I'm working on Optimizing a Fortran Application, and observing the effects on Vtune Amplifier XE 2013 along side. I'm experimenting with the precision of operations in one of lines in my code.
For instance ,
abc(1:BATCH_SIZE) = exp (-r_arr(1:BATCH_SIZE) * (1.d0/(4.d0 * ri * r1_arr(outer_j:jend))))
contains all 64-bit operands. Now, if I downgrade the operands to 32-bit and re-write my expression as :
abc(1:BATCH_SIZE) = exp (real(-r_arr(1:BATCH_SIZE)) * (1.0/(4.0 * real(ri) * real(r1_arr(outer_j:jend)))))
I get some reduction in the CPU Time from the per line counter through VTune (both cases profiled for same elapsed time) . Also, another metric that should change (increase) is the execution count of this line, because the 32-bit code will execute quicker than 64-bit code.
Which metric should I be looking for through VTune for comparison?
Guessing at your goal, I suppose you would set the same sampling rate and duration in your comparison runs and compare the number of samples taken. That could be an estimate of relative execution rate.
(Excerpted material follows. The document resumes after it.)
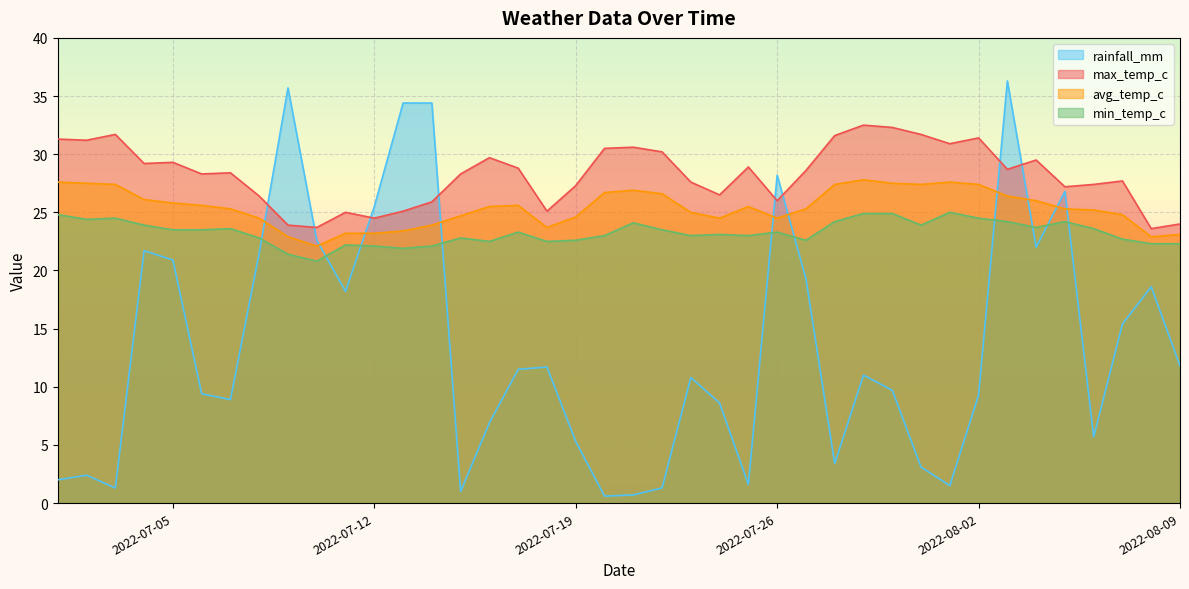

Which series has the largest total across all categories?

max_temp_c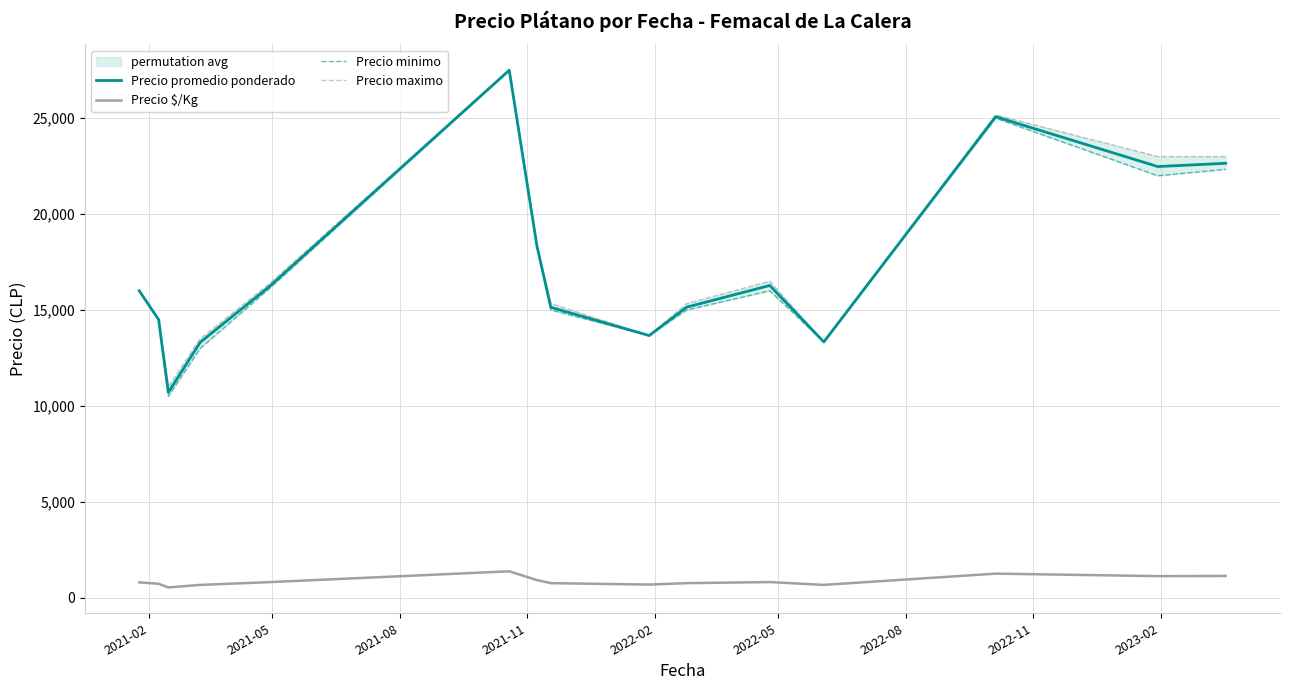

What is the minimum value for Precio promedio ponderado?

10700.0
In my view - first at all, you might compare INST_RETIRED.ANY event counts of them to ensure they have save same (similar) workload, then use event CPU_CLK_UNHALTED.THREAD to know execution time; If event counts of INST_RETIRED.ANY are different, smaller one is better in algorithm (expression).
As a addition to Peter's comment if you are interested in FP performance then you can look at SIMD FP metrics and compare both version of the code. If your code was successfully vectorized you should look at number of events FP 64-bit packed and FP 32-bit packed:
Next step will be CPI calculation and comparison between two versions of the code.